* **DATA FOR THIS TASK**
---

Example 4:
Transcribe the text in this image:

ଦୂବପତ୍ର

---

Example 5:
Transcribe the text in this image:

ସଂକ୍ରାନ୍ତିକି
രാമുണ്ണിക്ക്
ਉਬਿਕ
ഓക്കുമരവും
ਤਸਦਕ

* **TASK DESCRIPTION**
Transcribe the data word for word.

* **OUTPUT BELOW**
---

Example 4:
Transcribe the text in this image:

ଦୂବପତ୍ର

---

Example 5:
Transcribe the text in this image:

ସଂକ୍ରାନ୍ତିକି
രാമുണ്ണിക്ക്
ਉਬਿਕ
ഓക്കുമരവും
ਤਸਦਕ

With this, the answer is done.